When I walked into the Slosberg Music Center for the Fall 2019 “Undergraduate Composers’ Collective” concert on Friday night, I did not know what to expect. I knew that the concert was a collaboration between students in the MUS 106A class and the Undergraduate Composers’ Collective and would be co-directed by Aaron Newitt ’21 and Leah Samantha Chanen ’20. The purpose of the concert was to showcase Brandeis students’ original compositions written over the course of this semester, as well as a composition written by Jake Sibley ’19, former president of the UCC, who died by suicide in August.

I certainly did not expect to be jolted into pure mesmerization at the outset of the show by the bang of the kettle drums in Ezzie Stone’s ’21 “Sweet Insanity,” or for the concert to retain and even somehow enhance my attention over the course of six more original compositions, concluding with Sibley’s “Argument.” After watching this concert, I can proudly conclude that Brandeis houses some incredibly talented students, and I am eager to hear what these students create in the future.

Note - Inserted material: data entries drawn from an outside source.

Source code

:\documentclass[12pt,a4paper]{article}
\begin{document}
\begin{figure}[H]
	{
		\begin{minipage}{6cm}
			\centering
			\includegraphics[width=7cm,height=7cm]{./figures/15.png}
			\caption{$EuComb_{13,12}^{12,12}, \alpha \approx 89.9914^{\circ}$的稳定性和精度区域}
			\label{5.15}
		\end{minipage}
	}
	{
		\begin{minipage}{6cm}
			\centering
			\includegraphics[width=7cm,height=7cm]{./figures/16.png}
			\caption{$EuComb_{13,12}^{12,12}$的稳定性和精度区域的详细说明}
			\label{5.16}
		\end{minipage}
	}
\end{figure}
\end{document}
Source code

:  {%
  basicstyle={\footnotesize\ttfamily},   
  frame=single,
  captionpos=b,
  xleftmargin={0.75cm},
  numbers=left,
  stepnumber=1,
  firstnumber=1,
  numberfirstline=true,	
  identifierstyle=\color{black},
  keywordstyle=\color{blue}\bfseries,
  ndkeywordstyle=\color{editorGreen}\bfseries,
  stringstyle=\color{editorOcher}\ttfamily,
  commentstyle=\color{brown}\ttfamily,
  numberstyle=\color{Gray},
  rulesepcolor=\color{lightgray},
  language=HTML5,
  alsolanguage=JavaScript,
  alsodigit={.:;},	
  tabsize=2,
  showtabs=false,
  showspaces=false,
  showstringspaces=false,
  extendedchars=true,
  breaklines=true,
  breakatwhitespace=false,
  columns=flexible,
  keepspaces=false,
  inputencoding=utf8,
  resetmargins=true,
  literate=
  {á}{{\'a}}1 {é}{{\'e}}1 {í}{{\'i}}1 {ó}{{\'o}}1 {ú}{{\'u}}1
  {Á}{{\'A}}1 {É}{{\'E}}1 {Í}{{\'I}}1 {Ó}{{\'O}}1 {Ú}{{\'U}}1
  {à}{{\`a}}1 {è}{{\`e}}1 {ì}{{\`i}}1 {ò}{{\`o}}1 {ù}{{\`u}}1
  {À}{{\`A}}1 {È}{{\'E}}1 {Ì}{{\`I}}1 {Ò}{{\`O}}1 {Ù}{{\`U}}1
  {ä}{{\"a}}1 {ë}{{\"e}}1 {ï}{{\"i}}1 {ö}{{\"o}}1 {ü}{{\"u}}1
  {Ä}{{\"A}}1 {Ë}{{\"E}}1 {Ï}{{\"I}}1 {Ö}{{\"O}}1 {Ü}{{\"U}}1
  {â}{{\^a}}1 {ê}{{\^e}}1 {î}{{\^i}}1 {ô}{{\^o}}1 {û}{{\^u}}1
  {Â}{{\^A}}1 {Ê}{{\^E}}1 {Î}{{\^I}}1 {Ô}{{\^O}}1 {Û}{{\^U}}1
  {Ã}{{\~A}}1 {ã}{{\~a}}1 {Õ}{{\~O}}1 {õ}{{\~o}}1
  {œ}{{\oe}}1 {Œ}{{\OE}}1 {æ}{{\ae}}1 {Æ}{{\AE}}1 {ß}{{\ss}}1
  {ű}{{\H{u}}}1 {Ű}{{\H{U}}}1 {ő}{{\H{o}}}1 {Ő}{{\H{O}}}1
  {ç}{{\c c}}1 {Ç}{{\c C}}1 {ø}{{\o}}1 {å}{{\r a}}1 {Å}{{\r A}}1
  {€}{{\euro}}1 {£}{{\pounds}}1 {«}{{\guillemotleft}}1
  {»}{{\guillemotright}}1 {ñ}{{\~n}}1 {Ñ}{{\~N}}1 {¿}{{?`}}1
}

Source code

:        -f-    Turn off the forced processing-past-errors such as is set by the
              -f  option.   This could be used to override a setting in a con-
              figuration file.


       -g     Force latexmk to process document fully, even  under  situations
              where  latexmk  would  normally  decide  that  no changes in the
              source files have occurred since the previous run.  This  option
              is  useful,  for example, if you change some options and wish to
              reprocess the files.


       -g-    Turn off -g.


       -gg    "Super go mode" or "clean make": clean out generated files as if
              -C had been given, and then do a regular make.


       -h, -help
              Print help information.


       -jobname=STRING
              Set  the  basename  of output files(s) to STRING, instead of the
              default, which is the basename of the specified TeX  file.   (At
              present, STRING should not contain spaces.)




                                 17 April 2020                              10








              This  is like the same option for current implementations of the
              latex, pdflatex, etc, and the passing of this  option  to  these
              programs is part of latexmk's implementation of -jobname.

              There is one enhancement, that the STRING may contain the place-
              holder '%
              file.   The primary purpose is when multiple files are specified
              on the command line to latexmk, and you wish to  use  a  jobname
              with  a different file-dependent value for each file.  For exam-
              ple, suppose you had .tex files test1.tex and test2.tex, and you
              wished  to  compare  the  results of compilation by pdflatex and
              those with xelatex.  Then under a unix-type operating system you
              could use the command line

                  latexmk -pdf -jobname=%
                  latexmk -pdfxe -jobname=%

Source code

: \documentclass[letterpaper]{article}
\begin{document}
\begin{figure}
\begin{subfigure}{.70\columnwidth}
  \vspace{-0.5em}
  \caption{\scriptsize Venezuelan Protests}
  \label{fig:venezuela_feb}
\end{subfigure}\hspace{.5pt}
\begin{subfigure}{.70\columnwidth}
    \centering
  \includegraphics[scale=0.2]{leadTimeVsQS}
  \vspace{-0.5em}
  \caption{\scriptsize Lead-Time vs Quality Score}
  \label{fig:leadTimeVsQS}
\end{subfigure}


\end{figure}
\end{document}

The first five compositions in the program were written by MUS 106A students, while the next two were written by UCC members and then the finale was Sibley’s “Argument.” The compositions were all unique and well-performed. I am proud of these students, both as musicians and as my peers. I admire the effort that they put into creating this showcase, as well as the result. The concert mesmerized me, and I found myself bobbing my head and humming along to the themes of some of the compositions.

One piece I want to mention in particular is “The Chelonian Waltz,” written by David Girardin ’22. Girardin explained that the composition was a coming of age story for turtles, inspired by the time he spent volunteering at a turtle sanctuary in Costa Rica. The inspiration for the piece was unique, and I felt as I listened to the piece that Girardian succeeded in portraying the story through the music. The pitch and volume of the instruments detailed the life of a turtle, creating the feeling of danger especially within a turtle’s life. I was able to attach myself to the story, rooting for the everyman-turtle. 

However, the composition I feel most compelled to discuss is Sibley’s “Argument.” The immediate tone of the performance was the sense of conflict that Sibley likely intended to portray, based on an understanding of the composition’s title. The secondary tone was sorrow. However, this tone was not a result of the music. Instead, it was due to the tragic circumstance of Sibley’s untimely passing. In an interview with the Justice, Chanen said, “We were going to try to perform by string quartet [Sibley’s original composition]. It was a struggle to perform by his best friends emotionally. Next semester we will try to get it performed by the Lydian String Quartet.” The Lydian String Quartet is a professional string quartet at Brandeis. 

Sibley’s “Argument” was performed by Andrew Chen ’22 on the clarinet, along with Newitt on the piano. Sibley’s inspiration for writing the piece is unknown. In an interview with the Justice, Newitt pondered that “it must be [about] something significant because it is called ‘Argument,’ so I can tell there is something meaningful there. I just wish I knew it.”

While I did not expect to be startled by drums, or even  absolutely enthralled by the concert, what was most unexpected was the realization that the action of simply attending a concert would have the profound effect of preserving someone’s legacy. On that note, I implore you to internalize your importance in this world, not just in your pursuit of changing the world, but in recognizing others who deserve to be remembered for the changes they made.